The story of Leonard Williams’ seven NFL seasons in New York should be set to the tune of Green Day’s “Wake Me Up When September Ends.”
The calendar turned pages Friday, finishing off another winless September for the Giants. And that means Williams will enter next season on the losing side of nine straight September games between his final season with the Jets (three) and his first two full seasons with the Giants (six). He is 5-14 in his career during the season’s first month (including a 2-0 start as a rookie), giving him the unfortunate distinction of expertise on trying to salvage a season in October.
So, what has he learned from playing catch-up?
“I truly believe it’s on the players to make the change,” Williams said. “The coaches are giving us the tools, but there’s only so much play-calling you can do. I’m on my seventh year now and it all feels recycled. All these coaches have been in the same systems at different points. It’s all tweaked in very small differences and different names, so it takes the players to lead the team and finally step up and make that type of shift.”
Williams is the second Giants star this week to publicly direct accountability to the locker room rather than taking the easy way of speaking in clichés about the process or downplaying reality. Saquon Barkley said “somebody has to do something about it” after a loss to the hapless Falcons.
It’s not quite tossing a locker or pounding a table, but it’s not the rinse-and-repeat calm-amidst-the-flames from recent lost seasons, either.
“I’ve been really frustrated lately,” Williams said. “The last two losses we’ve had have been so close that they suck so badly. It would obviously be worse if we were getting blown out 30-0 and we looked horrible because we don’t know what the hell to do, but because it’s the tiniest margin of error and it’s coming down to a last-second field goal it feels like if one or two plays went the other way we would be 2-1. And it would be a lot different conversation.”

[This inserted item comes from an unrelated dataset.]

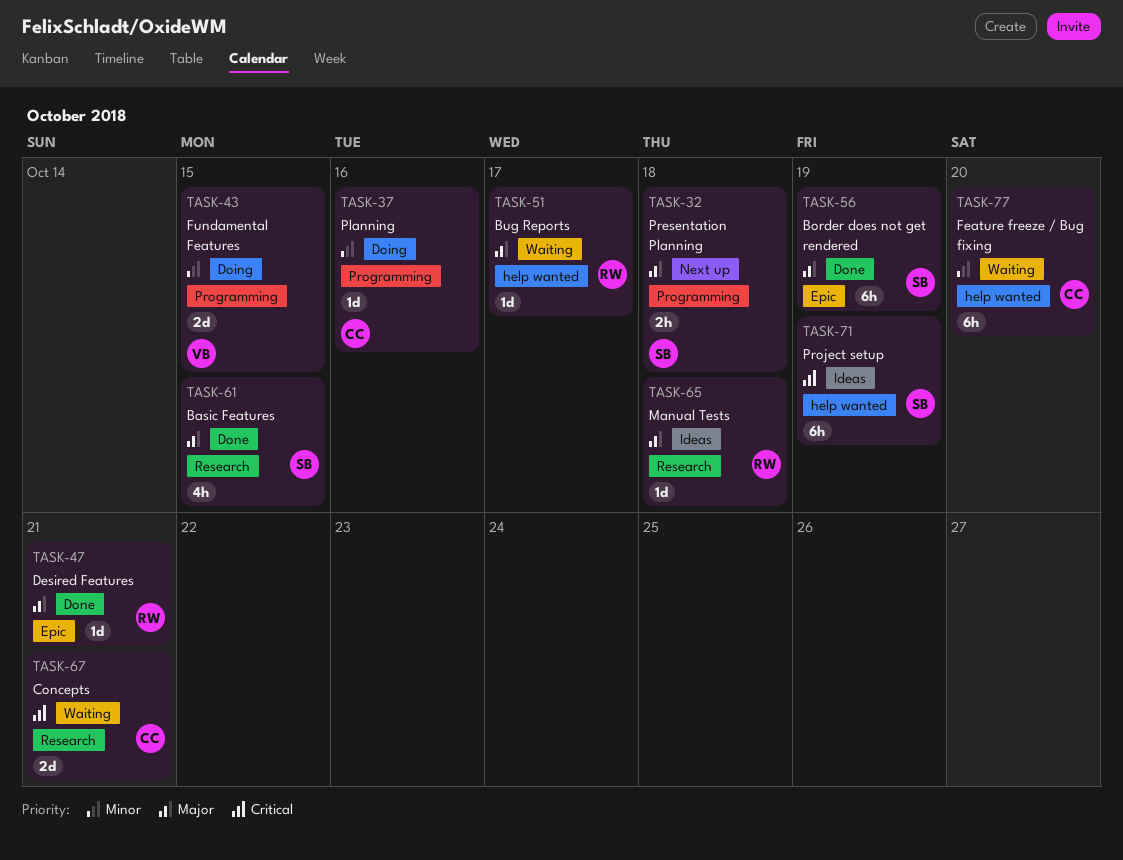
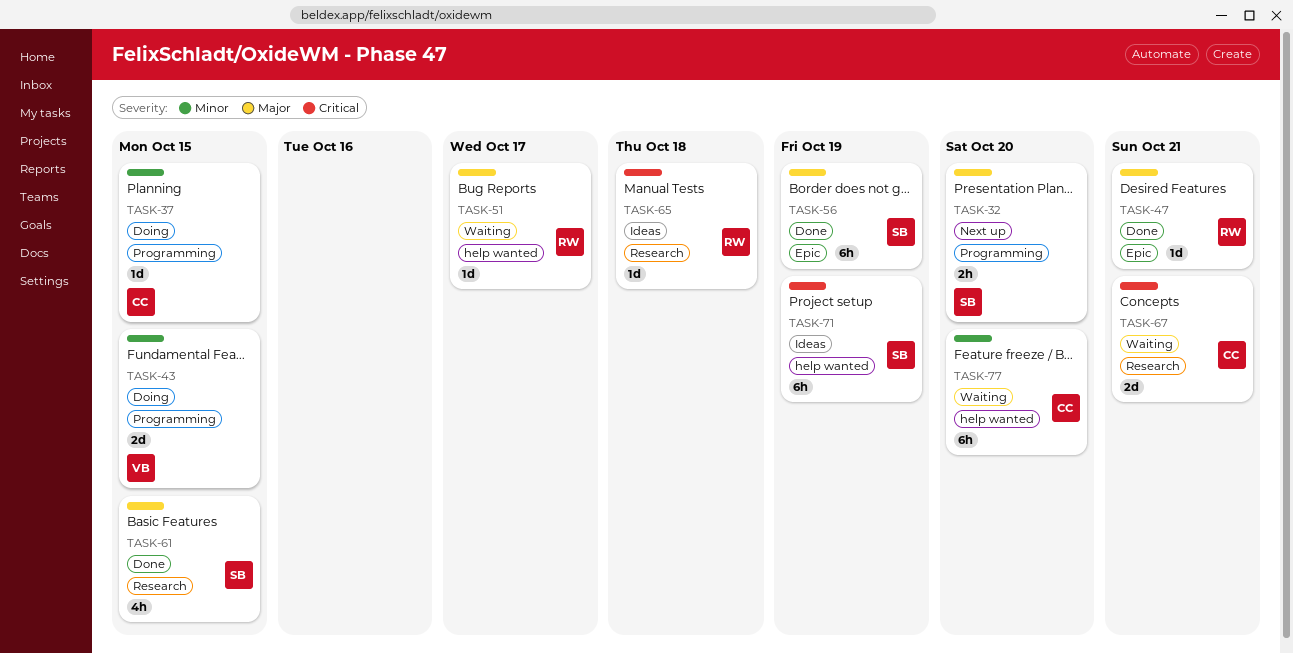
TASK-32, due: Oct 18 -> Oct 20
TASK-37, due: Oct 16 -> Oct 15
TASK-65, priority: Major -> Critical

There are a dozen reasons the Giants are 0-3, but a pass rush with the NFL’s fifth-worst win rate (35 percent), according to ESPN, is near the top of the list. The company line around the Giants – and most football teams struggling to finish off sacks – is that a pass rush needs to be measured in disruption.
“It’s a culmination of the different factors, whether you’re batting a pass, you have people by his feet getting push in the middle, you sack him,” defensive coordinator Patrick Graham said. “The best teams that I’ve been a part of in terms of the pass rush, I don’t know if we were ever in the top-10 in sacks, but in terms of the effect on the quarterback. It’s also the coverage and the disguise. It all plays a factor.”
Williams has one of the Giants’ six sacks and a team-high 10 of 55 pressures after his breakthrough season of 11.5 sacks.
“He’s right where he was statistically at this point in time last year,” defensive line coach Sean Spencer said. “I see consistency from him. He looks fresh right now and I’m excited about it.”
Graham estimates that in a game with 40 dropbacks there only are 10 plays where the defense can attack with certainty of a pass. Here is the problem: The Giants play better-than-average defense until the four-minute drill, when the pass rush should be on the attack instead of allowing six scores on seven possessions at the end of halves.
“I can’t put my finger on it, and that’s why I’ve been frustrated,” Williams said. “At times we play like a really good team that should be winning these close games, and then at times we are shooting ourselves in the foot. What the coaches are teaching us is it’s not about other teams beating you. It’s more about you beating yourselves.”
Will October bring more of the same?